By Beth Treffeisen
Chef Kyle McClelland from the Saltie Girl in the Back Bay will be traveling down to New Orleans, along with 12 other chefs from across the country, to compete in the nation’s ultimate seafood cooking-competition.
The 2017 Great American Seafood Cook-off will be held at the Ernest Morial Convention Center on Aug. 5, in front of a live audience and panel of nationally acclaimed judges.
During the competition, each chef will prepare a dish that highlights the use of domestic seafood from their home state while interacting with a live audience, celebrity hosts and the “chef ref.” Each dish will be presented to a panel of nationally known judges, who will score based on presentation, creativity, composition, craftsmanship and flavor.
Started by the Louisiana Seafood Promotion and Marketing Board in 2004, the Cook-off promotes domestic, sustainable seafood.
To be eligible to compete in the event, chefs must either hold the current title of King or Queen of Seafood or be appointed by the lieutenant governor of their respective state.
“I’m excited,” said McCelland. “It’s going to be very fun.”
For the competition McClelland along with his sous chef David Daniels of the Met Back Bay plan on making a modern take on a lobster bake. The dish will feature in season ingredients from Massachusetts including razor clams, native corn, potatoes, and lobster.
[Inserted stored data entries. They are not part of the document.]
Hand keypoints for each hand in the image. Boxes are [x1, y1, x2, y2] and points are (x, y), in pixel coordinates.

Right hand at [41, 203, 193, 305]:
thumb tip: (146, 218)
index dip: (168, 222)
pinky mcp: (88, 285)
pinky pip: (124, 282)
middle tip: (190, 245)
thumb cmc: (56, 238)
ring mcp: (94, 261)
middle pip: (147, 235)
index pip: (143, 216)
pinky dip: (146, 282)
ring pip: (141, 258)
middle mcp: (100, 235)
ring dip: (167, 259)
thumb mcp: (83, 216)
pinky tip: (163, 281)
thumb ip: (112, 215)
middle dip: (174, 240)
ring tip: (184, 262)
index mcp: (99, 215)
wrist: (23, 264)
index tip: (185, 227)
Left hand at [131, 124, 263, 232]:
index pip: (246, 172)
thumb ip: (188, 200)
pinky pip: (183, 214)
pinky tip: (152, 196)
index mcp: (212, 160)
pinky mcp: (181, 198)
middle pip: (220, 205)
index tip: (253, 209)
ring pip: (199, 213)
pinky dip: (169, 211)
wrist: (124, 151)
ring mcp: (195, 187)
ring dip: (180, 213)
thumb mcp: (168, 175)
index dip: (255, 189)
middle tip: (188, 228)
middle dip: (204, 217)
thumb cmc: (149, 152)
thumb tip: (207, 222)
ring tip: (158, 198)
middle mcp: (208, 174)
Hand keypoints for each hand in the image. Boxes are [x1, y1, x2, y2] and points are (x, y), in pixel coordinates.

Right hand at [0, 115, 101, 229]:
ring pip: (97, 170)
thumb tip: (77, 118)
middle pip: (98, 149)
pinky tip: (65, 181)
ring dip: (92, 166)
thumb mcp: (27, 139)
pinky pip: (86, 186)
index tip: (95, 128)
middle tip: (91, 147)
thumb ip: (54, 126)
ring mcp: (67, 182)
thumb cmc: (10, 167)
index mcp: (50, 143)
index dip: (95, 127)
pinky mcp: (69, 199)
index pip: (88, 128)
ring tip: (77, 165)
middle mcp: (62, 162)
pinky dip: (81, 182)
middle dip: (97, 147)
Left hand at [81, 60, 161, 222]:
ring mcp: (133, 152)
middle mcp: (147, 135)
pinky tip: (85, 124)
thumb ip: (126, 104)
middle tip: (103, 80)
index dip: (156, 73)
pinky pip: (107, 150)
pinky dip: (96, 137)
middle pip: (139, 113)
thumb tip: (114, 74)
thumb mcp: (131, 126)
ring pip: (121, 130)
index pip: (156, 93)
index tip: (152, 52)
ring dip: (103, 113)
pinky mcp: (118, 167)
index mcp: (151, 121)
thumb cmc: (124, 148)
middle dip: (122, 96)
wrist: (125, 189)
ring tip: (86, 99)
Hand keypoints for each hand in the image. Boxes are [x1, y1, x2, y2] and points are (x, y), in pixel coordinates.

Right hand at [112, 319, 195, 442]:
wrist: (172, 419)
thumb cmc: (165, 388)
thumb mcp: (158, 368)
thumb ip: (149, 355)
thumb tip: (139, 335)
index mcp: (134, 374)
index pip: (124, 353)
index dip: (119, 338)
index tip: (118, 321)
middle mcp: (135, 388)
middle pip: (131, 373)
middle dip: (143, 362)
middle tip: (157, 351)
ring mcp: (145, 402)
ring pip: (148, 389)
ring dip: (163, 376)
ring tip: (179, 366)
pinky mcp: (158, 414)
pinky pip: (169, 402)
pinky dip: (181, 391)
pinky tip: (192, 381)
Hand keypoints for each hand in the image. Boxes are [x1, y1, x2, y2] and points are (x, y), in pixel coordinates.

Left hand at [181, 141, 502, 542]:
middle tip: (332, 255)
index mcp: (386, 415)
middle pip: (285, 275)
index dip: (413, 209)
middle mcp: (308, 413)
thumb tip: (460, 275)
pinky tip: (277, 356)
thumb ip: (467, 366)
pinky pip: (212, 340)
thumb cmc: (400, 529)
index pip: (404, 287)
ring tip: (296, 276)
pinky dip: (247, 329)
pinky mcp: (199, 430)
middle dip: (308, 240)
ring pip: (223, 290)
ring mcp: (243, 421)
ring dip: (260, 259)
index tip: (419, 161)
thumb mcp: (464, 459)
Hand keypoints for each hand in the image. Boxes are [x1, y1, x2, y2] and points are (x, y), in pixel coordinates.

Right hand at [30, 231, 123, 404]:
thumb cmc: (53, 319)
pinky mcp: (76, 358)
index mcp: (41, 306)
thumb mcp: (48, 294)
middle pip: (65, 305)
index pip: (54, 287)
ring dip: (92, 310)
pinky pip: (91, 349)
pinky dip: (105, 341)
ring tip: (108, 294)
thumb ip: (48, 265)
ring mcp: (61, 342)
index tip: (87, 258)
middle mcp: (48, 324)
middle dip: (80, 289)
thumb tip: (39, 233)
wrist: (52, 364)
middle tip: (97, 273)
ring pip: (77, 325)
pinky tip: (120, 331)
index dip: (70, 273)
A uni [sea urchin] juice and puree along with some other tweaks will elevate the traditional New England Clam bake to the next level.
“I don’t want to do anything too complicated,” said McCelland. “I want the products to shine.”
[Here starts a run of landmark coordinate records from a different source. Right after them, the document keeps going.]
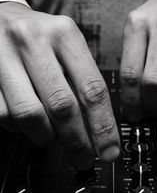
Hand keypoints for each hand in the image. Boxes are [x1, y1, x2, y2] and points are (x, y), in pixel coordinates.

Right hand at [0, 2, 119, 162]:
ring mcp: (5, 55)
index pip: (92, 88)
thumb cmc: (39, 37)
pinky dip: (20, 128)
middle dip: (77, 141)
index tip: (109, 150)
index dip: (103, 126)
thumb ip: (82, 80)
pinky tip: (28, 123)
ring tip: (51, 138)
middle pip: (62, 105)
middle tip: (83, 157)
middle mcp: (35, 41)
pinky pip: (4, 114)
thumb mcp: (66, 45)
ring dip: (45, 136)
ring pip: (30, 114)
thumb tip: (97, 129)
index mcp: (65, 34)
The chefs will have 45 minutes to cook and 15 minutes to plate. To prepare, the chefs have been practicing cooking for the event and getting the timing just right. In addition, they are trying not use the equipment provided because with 12 other states also competing, space will be tight.
“[Daniels] and I have been working together for eight years, and we are pretty in tune with each other,” said McCelland. “It’s a lot easier when you know what you’re doing and plan for it rather than being surprised.”
A New England native, McClelland was born in Dover, N.H. and raised in Sandwich, Cape Cod, where he developed his love of seafood. McClelland attended the French Culinary Institute in New York City where he earned his Grand Diploma.
With 19 years of experience, McClelland has appeared on the Food Network’s “Chopped” and cooked at the James Beard house.
“I’ve always loved the ocean,” said McClelland. “I love to work with seafood because, honestly, not a lot of people do it right.”
In 2016, Chef McClelland team-up with restaurateur Kathy Sidell to open Saltie Girl on Newbury Street in the Back Bay.
“It has really taken off in the city and is doing really well,” said McClelland.
The restaurant uses a lot of hyper-local ingredients from the nearby ocean. McClelland said that one of his favorite things in the restaurant is the raw bar that has rotating oysters from six to eight different types from purveyors from in Boston and around the city.
During the summer other local favorites include the blue fin tuna and of course the lobster roll – which is a big seller, alongside the fried lobster and waffles that has a spicy maple syrup drizzled over it.
As McCelland gets ready to go down to New Orleans this Friday, he looks forward to being able to highlight the beautiful lobster from New England.
“We’ll see it how it goes,” said McCelland. “I’m excited to go down there and show off what Massachusetts has to offer.”
The competition will be aired on WGBH Create six times starting on Thursday Aug. 3, at 8:00 a.m. and at 2:00 p.m., and continuing at the same times on Aug. 17, Aug. 24, Aug. 31 and Sept. 7.